**Exercice 1:** Transcrivez fidèlement le passage de l'article sur les sans-abri dans le métro, tout ce qui va de « Odile MACCHI - Sociologue, responsable » jusqu'à « du Recueil social1. ».

**Extrait présenté:**
>>
Odile MACCHI - Sociologue, responsable du pôle Sciences sociales, Pôle observatoire Samu social de Paris, Paris

Année de publication : 2020

Type de ressources : Rhizome - Thématique : PUBLIC PRECAIRE, SCIENCES HUMAINES, Sociologie, TRAVAIL SOCIAL

Télécharger l'article en PDFRhizome n°77 – Révéler la nuit (juillet 2020)

Les observations et analyses présentes dans cet article sont issues d’une enquête menée de décembre 2018 à août 2019 sur les personnes sans-abri présentes dans le métro. Commandée par la Régie autonome des transports parisiens (RATP) et cofinancée par le conseil régional d’Île-de-France, celle-ci a inclus des entretiens, des observations, un recensement et un questionnaire, réalisés au cours des maraudes du Recueil social1.

Toutes les nuits, vers 1 h 30 du matin les jours de semaine et 2 h 30 le week-end, le poste central de sécurité de la RATP reçoit des dizaines d’appels d’agents signalant, à l’issue de leur tour de station préalable à la fermeture du réseau, la présence d’un ou de plusieurs « PSIE2 », c’est-à-dire principalement les sans-abri venus s’abriter dans le métro. Selon les politiques des lignes, la saison, les nécessités de service ou l’existence de situations comportant des risques particuliers, ces sans-abri peuvent être invités à sortir ou simplement signalés. La maraude de nuit du Recueil social se charge d’en conduire une partie dans des centres d’hébergement, dans la limite des places disponibles, et de la volonté des personnes de s’y rendre.

Au total, ce sont environ 300 personnes en moyenne qui passent la nuit dans le métro. Elles étaient 291 dans la nuit du 7 au 8 février 2019 lors de la Nuit de la solidarité3, chiffre qui s’accorde avec celui des signalements des agents en fin de service. Ces centaines de personnes, qui peuvent être différentes d’une nuit à l’autre et représentent l’une des franges les moins visibles des populations vivant dans la rue constituent-elles une sous-population spécifique de sans-abri, différentes de celles que l’on croise de nuit sur la voie publique et trouvant dans le réseau métropolitain des ressources qu’elles ne pourraient trouver ailleurs ?
<<
**Entrées du jeu de données:**
>>
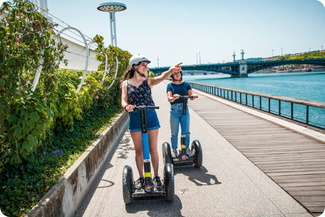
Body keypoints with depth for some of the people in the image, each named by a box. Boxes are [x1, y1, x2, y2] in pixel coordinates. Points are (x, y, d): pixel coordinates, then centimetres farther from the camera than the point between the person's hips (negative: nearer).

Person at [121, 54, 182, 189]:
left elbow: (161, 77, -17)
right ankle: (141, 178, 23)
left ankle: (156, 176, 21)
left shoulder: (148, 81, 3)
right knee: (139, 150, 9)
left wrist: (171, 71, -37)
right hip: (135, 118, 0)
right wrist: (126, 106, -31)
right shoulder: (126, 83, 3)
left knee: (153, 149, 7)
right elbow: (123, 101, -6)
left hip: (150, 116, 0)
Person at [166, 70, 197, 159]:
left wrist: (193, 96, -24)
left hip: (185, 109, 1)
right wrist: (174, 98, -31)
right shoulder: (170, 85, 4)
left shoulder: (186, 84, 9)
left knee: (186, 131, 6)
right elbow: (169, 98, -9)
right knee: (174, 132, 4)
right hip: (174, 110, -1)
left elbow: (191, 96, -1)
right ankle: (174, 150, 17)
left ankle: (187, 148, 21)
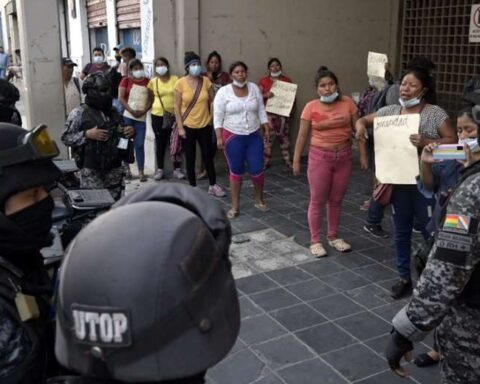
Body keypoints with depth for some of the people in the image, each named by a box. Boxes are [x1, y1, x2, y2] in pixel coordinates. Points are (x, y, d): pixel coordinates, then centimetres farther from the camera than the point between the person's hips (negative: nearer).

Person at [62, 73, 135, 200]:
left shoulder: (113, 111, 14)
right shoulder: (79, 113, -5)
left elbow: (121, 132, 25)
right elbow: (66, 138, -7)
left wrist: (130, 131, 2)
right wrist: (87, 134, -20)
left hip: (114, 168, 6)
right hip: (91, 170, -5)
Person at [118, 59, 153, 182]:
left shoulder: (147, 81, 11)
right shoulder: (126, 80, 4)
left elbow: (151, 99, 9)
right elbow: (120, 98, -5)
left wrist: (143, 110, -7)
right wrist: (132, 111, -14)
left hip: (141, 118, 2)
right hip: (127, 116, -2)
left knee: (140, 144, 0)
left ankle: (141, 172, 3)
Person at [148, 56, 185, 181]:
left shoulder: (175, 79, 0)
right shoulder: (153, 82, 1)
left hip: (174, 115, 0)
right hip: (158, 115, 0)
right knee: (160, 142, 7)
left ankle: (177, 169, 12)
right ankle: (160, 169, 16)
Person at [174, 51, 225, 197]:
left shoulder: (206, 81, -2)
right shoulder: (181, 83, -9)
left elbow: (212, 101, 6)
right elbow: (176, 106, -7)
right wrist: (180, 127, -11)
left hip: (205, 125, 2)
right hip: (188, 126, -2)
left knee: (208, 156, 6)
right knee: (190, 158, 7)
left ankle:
<<
>>
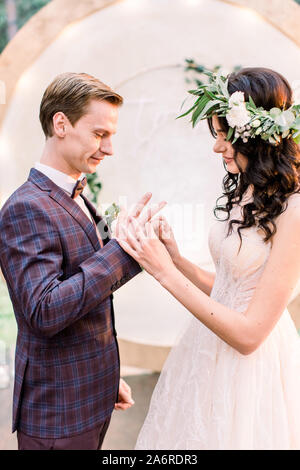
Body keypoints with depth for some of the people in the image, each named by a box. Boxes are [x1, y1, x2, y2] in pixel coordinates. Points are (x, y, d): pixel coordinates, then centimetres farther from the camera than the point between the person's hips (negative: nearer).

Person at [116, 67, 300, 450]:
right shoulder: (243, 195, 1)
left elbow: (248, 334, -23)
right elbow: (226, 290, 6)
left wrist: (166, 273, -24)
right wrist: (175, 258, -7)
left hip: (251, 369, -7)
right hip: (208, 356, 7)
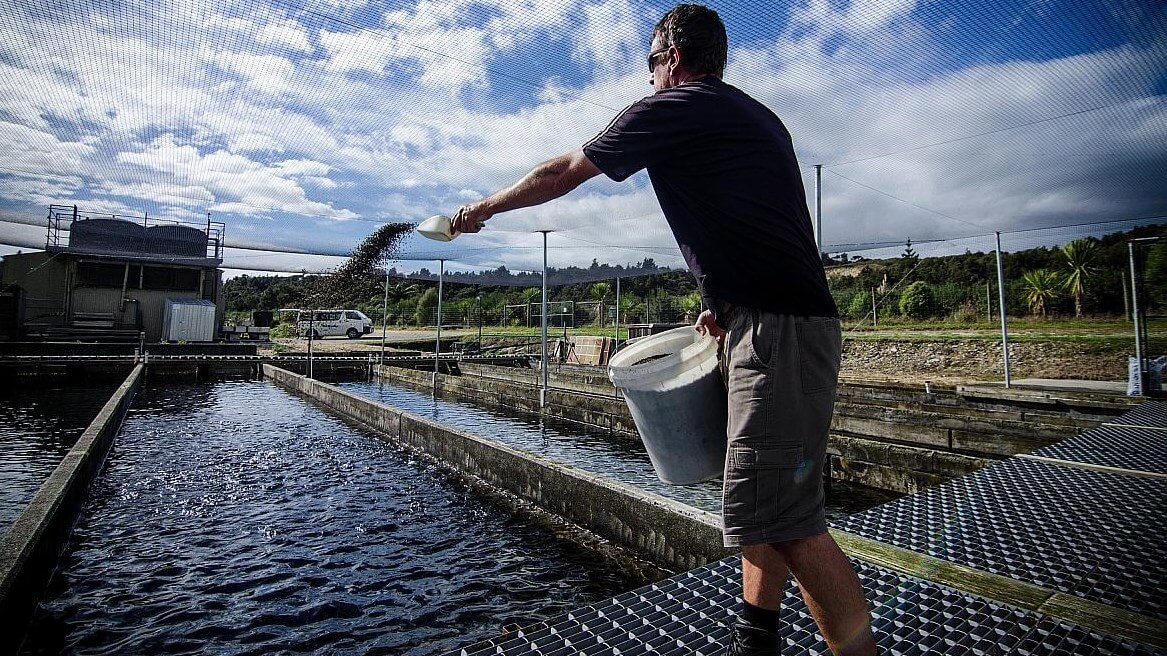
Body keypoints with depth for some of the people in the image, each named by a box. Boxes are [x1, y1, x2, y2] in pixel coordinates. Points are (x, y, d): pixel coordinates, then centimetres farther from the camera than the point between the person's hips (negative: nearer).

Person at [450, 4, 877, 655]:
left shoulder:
<<
**Exercice 2:** Reprenez mot pour mot, s'il vous plaît, les lignes de la liste depuis celle qui contient « left shoulder: (148, 81, 3) » jusqu'à celle qui contient « left wrist: (143, 110, -7) », ces deux lignes comprises, en laissant de côté les images.

**Résultat attendu 1:**
Odile MACCHI - Sociologue, responsable du pôle Sciences sociales, Pôle observatoire Samu social de Paris, Paris

Année de publication : 2020

Type de ressources : Rhizome - Thématique : PUBLIC PRECAIRE, SCIENCES HUMAINES, Sociologie, TRAVAIL SOCIAL

Télécharger l'article en PDFRhizome n°77 – Révéler la nuit (juillet 2020)

Les observations et analyses présentes dans cet article sont issues d’une enquête menée de décembre 2018 à août 2019 sur les personnes sans-abri présentes dans le métro. Commandée par la Régie autonome des transports parisiens (RATP) et cofinancée par le conseil régional d’Île-de-France, celle-ci a inclus des entretiens, des observations, un recensement et un questionnaire, réalisés au cours des maraudes du Recueil social1.

**Résultat attendu 2:**
left shoulder: (148, 81, 3)
right knee: (139, 150, 9)
left wrist: (171, 71, -37)
right hip: (135, 118, 0)
right wrist: (126, 106, -31)
right shoulder: (126, 83, 3)
left knee: (153, 149, 7)
right elbow: (123, 101, -6)
left hip: (150, 116, 0)
Person at [166, 70, 197, 159]:
left wrist: (193, 96, -24)
left hip: (185, 109, 1)
right wrist: (174, 98, -31)
right shoulder: (170, 85, 4)
left shoulder: (186, 84, 9)
left knee: (186, 131, 6)
right elbow: (169, 98, -9)
right knee: (174, 132, 4)
right hip: (174, 110, -1)
left elbow: (191, 96, -1)
right ankle: (174, 150, 17)
left ankle: (187, 148, 21)
Body keypoints with depth for some of the people in the image, each named by a box. Boxes are [x1, y1, x2, y2] in pixel coordinates. Points are (x, y, d): pixel coordinates, then centimetres farther from the camera than the point between the person's hips (negative: nearer).

Person at [62, 73, 135, 200]:
left shoulder: (113, 111, 14)
right shoulder: (79, 113, -5)
left elbow: (121, 132, 25)
right elbow: (66, 138, -7)
left wrist: (130, 131, 2)
right wrist: (87, 134, -20)
left hip: (114, 168, 6)
right hip: (91, 170, -5)
Person at [118, 59, 153, 182]:
left shoulder: (147, 81, 11)
right shoulder: (126, 80, 4)
left elbow: (151, 99, 9)
right elbow: (120, 98, -5)
left wrist: (143, 110, -7)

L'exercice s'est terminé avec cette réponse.